This week, the Wyckoff Wave tested both the halfway point of the previous rally and revisited the top of the trading range.
Because the initial test was on relatively wide strength and good volume, it needs to be retested. The Wyckoff Wave appears to be doing just that. Thursday’s and Friday’s reduced volume and Friday’s reduced price spread sent some initial indications that the test may be successful. While that is certainly good news for the bulls, a successful second test is far from being confirmed.
While the Wyckoff Wave could successfully test the halfway point and the low at point E. it could also react back into the trading range. There is also the possibility it will turn around and rally into new high ground.
Smart Wyckoff traders would consider every possible scenario and, more importantly, what they would do if and when they occur. Early decisions, made on solid Wyckoff principles take the emotion out of stock market decision-making. This dramatically increases the probability that a trade will be successful.
While a more detailed description of these scenarios appears in the daily Pulse of the Market Report, here are a few things to consider.
1. As the Wyckoff Wave reacts to test point E, the Technometer remains in a nearly overbought condition.
2. That is countered by a very positive relationship between the Optimism – Pessimism Index and the Wyckoff Wave.
3. A count, on the 100 Point & Figure chart, taken from Wednesday’s high over to point D, gives us a potential short term objective of between 40,400 and 40,300. That would take the Wyckoff Wave through the intermediate-term uptrend channel support line and put it in a position to test the bottom of the trading range.
4. There has been no ending action in the form of either a spring or an upthrust. However, the move from points C to D can be considered a Sign of Strength within a trading range.
While waiting for the Wyckoff Wave to give us a better indication of its future direction, this is an excellent time to dig deeper into the Wave and its individual stocks.
1. The relative strength and weakness is a draw. 6 stocks are stronger than the Wyckoff Wave. 6 are weaker.
2. An analysis of short term trends shows that 7 of the 12 Wyckoff Wave stocks are in an uptrend. 3 are in a downtrend and 2 are neutral.
3. The intermediate trend is stronger. 6 stocks are in an intermediate uptrend. None are in a downtrend and 6 are neutral.
4. 5 stocks are in a long-term uptrend. None are in a long-term downtrend and 7 are neutral.
5. When comparing the Wyckoff Wave to the Optimism – pessimism Index, we find that 6 stocks are in a positive divergence with the O – P Index. 4 are in a negative divergence and 2 are in harmony.
6. When looking at the Technometer, which is more of a short term indicator, 4 stocks are in an overbought condition. 3 stocks are over sold and 5 are neutral.
This suggests the stock market, as measured by the Wyckoff Wave, has a nice upside bias. Some stocks, like Caterpillar, have already begun their mark up phase. Others, like Boeing, are still in the trading range.
This would be fairly normal and part of the bull market rotation process.

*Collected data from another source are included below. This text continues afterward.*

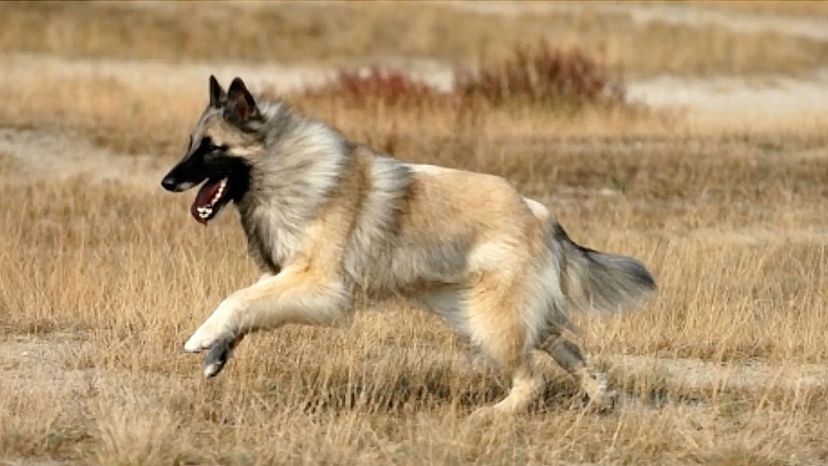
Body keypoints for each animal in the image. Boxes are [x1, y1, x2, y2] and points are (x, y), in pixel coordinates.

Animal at [160, 76, 652, 416]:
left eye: (211, 148)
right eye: (191, 144)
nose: (167, 182)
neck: (286, 169)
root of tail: (539, 214)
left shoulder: (318, 285)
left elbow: (236, 300)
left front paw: (201, 338)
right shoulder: (282, 277)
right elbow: (246, 305)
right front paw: (217, 354)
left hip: (491, 321)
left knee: (533, 380)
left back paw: (491, 415)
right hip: (487, 311)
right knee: (567, 347)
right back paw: (601, 396)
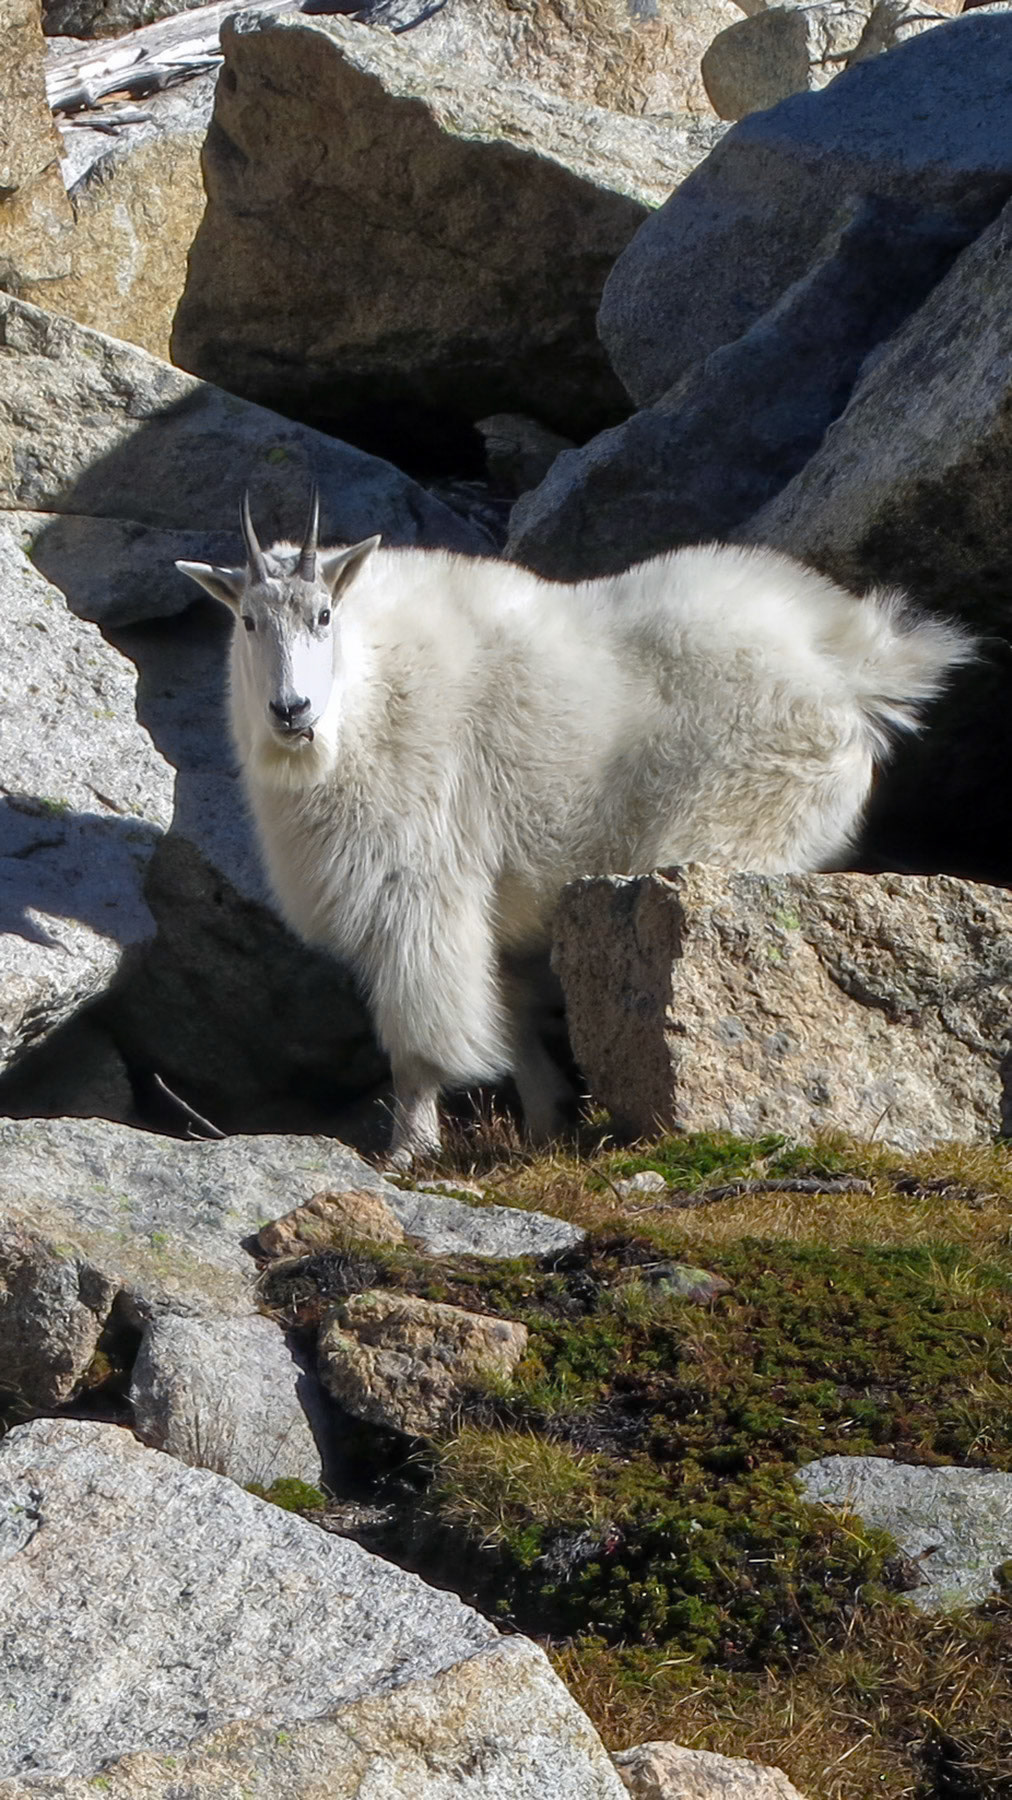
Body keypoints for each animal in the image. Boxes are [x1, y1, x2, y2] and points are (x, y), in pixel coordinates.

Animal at [177, 491, 971, 1165]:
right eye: (248, 620)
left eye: (323, 616)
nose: (291, 710)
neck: (366, 696)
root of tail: (857, 670)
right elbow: (515, 1019)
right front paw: (545, 1125)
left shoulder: (420, 891)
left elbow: (419, 1046)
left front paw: (409, 1152)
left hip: (731, 830)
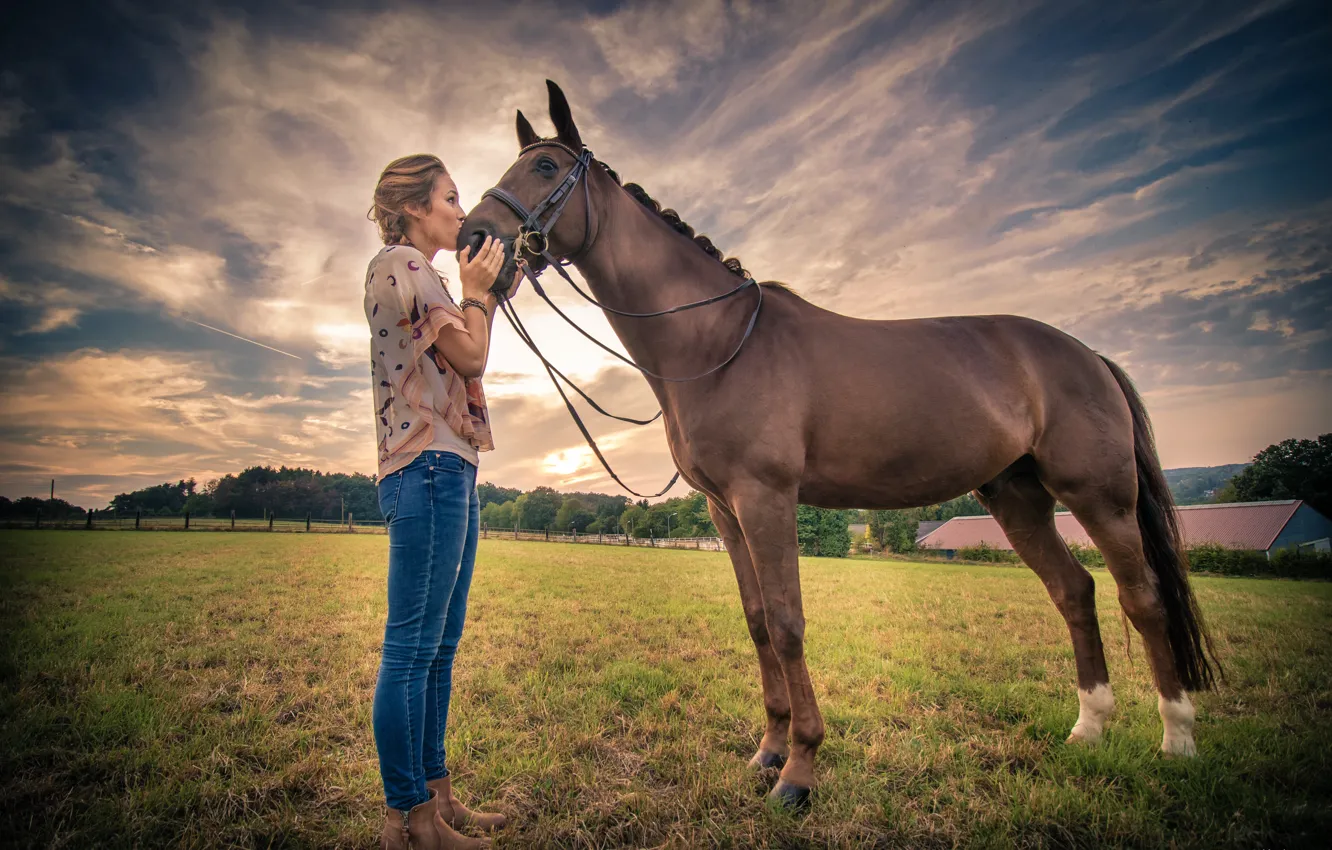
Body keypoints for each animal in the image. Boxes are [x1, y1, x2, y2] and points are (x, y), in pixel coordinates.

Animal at [463, 83, 1220, 810]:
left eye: (546, 167)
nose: (473, 237)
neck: (720, 343)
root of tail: (1087, 354)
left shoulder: (766, 498)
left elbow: (789, 624)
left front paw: (798, 771)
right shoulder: (724, 510)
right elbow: (758, 622)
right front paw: (767, 751)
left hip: (1100, 497)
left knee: (1143, 599)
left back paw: (1177, 741)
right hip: (1018, 499)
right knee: (1075, 591)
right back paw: (1089, 728)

Intermediate and term investors to the upside have had time, during this trading range, to adjust their portfolios and add new positions. If the Wyckoff Wave puts in a Last Point of Support, reacts to the bottom of the trading range or even spring, the range, another opportunity will present itself.
Short-term traders, who are trying to time the market, need to pay close attention to the Technometer and any O – P Index divergences. These, coupled with an analysis of price spread and volume should leave them to the best entry points.
Bottom line, it appears the Wyckoff Wave is prepared for the next leg of this wonderful bull market.